BET.com: So much intellectual knowledge in the book Caste is reflected in "Origin." The first cut was said to be over 4 hours. Why not make it a series?
Ava DuVernay: There’s a lot of Aunjanue walking around India. I just couldn't cut it. It was just so fantastic to see the sister and the exploration, it was so many good things, I can make a whole ‘nother movie from that. I think the power of cinema is unmatched. The import of this was a feature film. I've done limited series that I feel very proud of, both of these women [Aunjanue and Niecy] are huge parts of “When They See Us,” they’re Emmy-nominated roles in that. But, for me, movies are the queen category, so that's what I wanted to pursue for this.
BET.com: There is so much trauma to unpack inside of "Origin," and we deeply feel Isabel Wilkerson’s losses. How the trauma is portrayed allows some healing for us as well. Aunjanue, what do you think you’ve learned about trauma in playing Isabel during these heartbreaking moments of her life?
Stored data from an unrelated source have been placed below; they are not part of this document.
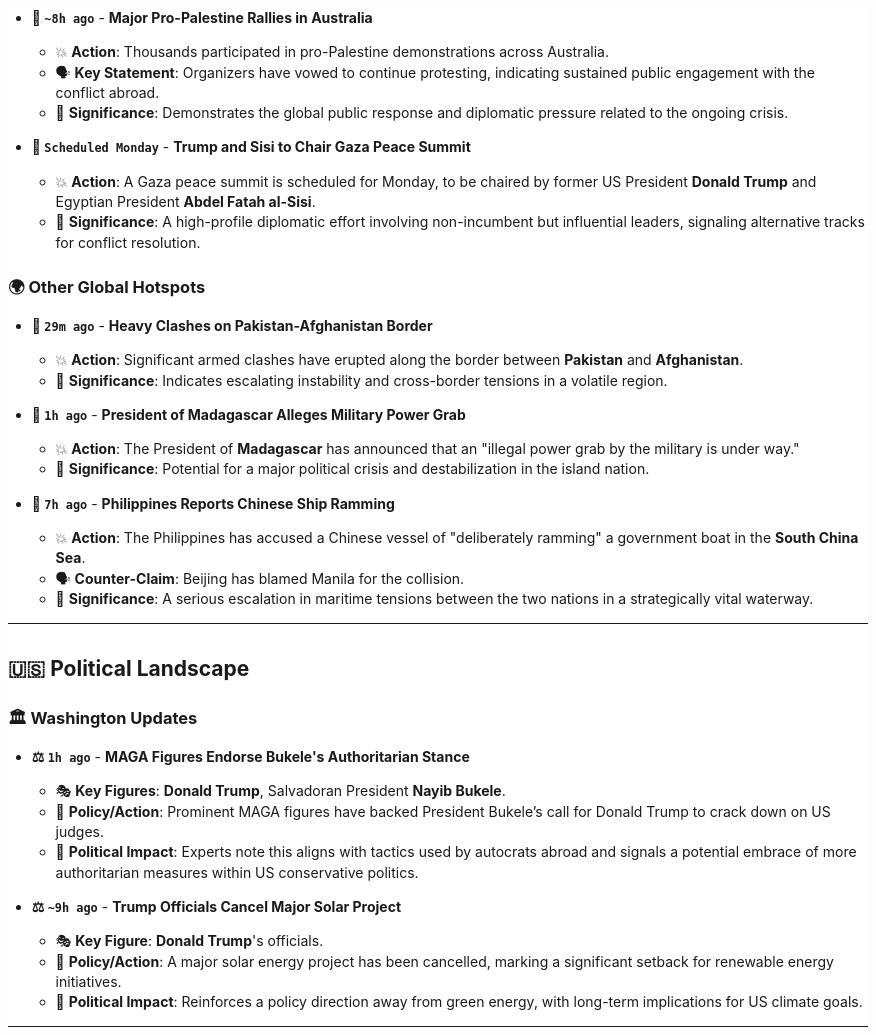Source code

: - **🔴 `~8h ago`** - **Major Pro-Palestine Rallies in Australia**
  - 💥 **Action**: Thousands participated in pro-Palestine demonstrations across Australia.
  - 🗣️ **Key Statement**: Organizers have vowed to continue protesting, indicating sustained public engagement with the conflict abroad.
  - 🎯 **Significance**: Demonstrates the global public response and diplomatic pressure related to the ongoing crisis.

- **🔴 `Scheduled Monday`** - **Trump and Sisi to Chair Gaza Peace Summit**
  - 💥 **Action**: A Gaza peace summit is scheduled for Monday, to be chaired by former US President **Donald Trump** and Egyptian President **Abdel Fatah al-Sisi**.
  - 🎯 **Significance**: A high-profile diplomatic effort involving non-incumbent but influential leaders, signaling alternative tracks for conflict resolution.

### 🌍 **Other Global Hotspots**
- **🔴 `29m ago`** - **Heavy Clashes on Pakistan-Afghanistan Border**
  - 💥 **Action**: Significant armed clashes have erupted along the border between **Pakistan** and **Afghanistan**.
  - 🎯 **Significance**: Indicates escalating instability and cross-border tensions in a volatile region.

- **🔴 `1h ago`** - **President of Madagascar Alleges Military Power Grab**
  - 💥 **Action**: The President of **Madagascar** has announced that an "illegal power grab by the military is under way."
  - 🎯 **Significance**: Potential for a major political crisis and destabilization in the island nation.

- **🔴 `7h ago`** - **Philippines Reports Chinese Ship Ramming**
  - 💥 **Action**: The Philippines has accused a Chinese vessel of "deliberately ramming" a government boat in the **South China Sea**.
  - 🗣️ **Counter-Claim**: Beijing has blamed Manila for the collision.
  - 🎯 **Significance**: A serious escalation in maritime tensions between the two nations in a strategically vital waterway.

---

## 🇺🇸 Political Landscape

### 🏛️ **Washington Updates**
- **⚖️ `1h ago`** - **MAGA Figures Endorse Bukele's Authoritarian Stance**
  - 🎭 **Key Figures**: **Donald Trump**, Salvadoran President **Nayib Bukele**.
  - 📜 **Policy/Action**: Prominent MAGA figures have backed President Bukele’s call for Donald Trump to crack down on US judges.
  - 🌊 **Political Impact**: Experts note this aligns with tactics used by autocrats abroad and signals a potential embrace of more authoritarian measures within US conservative politics.

- **⚖️ `~9h ago`** - **Trump Officials Cancel Major Solar Project**
  - 🎭 **Key Figure**: **Donald Trump**'s officials.
  - 📜 **Policy/Action**: A major solar energy project has been cancelled, marking a significant setback for renewable energy initiatives.
  - 🌊 **Political Impact**: Reinforces a policy direction away from green energy, with long-term implications for US climate goals.

---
Aunjanue Ellis-Taylor: I feel like, as a Black person in this country, I live with trauma every day. It's just a reality of being a Black American, a descendant of chattel slavery in America. It is just a part of our existence. It's just how you channel it. This was an experience where I could…you know, a lot of times because our jobs ask us to keep that [trauma] at bay; this was a place where I could live with it. I can live with it in a way I could give it space.
And I loved what Ava did visually to do that, to provide that space, to provide the church to do that, to put me on the ground where I was in my heart, I was on the ground and I was having these leaves fall on me and I just think that it was visually arresting. Almost everyone talks about the film, they bring up that story and then for her to take the composition of that scene and switch it up and have Al Bright in that same position, she [Isabel Wilkerson] was reaching in when she was going through it herself, but then she's reaching out when she talks to Al Bright. That’s good!
BET.com: In walking the walk, no background characters existed in "Origin." Everyone was essential in moving the story forward, especially Niecy’s character, Marion. What was the most thrilling thing for you to be a part of yet another Ava DuVernay masterpiece?
Niecy Nash-Betts: Working with my dear friend, Ava, was the most thrilling part for me. First of all, she is so talented. And the fact that she took this book and adapted it in such a way to make it palatable to so many people, I was like, ‘Listen, I'm your friend, but I'm also a fan!’ So Ava will always and forever have me at hello. Then you tack onto the end of that, she's like, ‘Oh yeah and Aunjanue is playing the lead.’ I'm like, ‘What?! Where do I fall in?’ And I'm going to be changed by this material in this work? Yes, I'm working and learning! I love my life!
"Origin" opens wide on January 19th.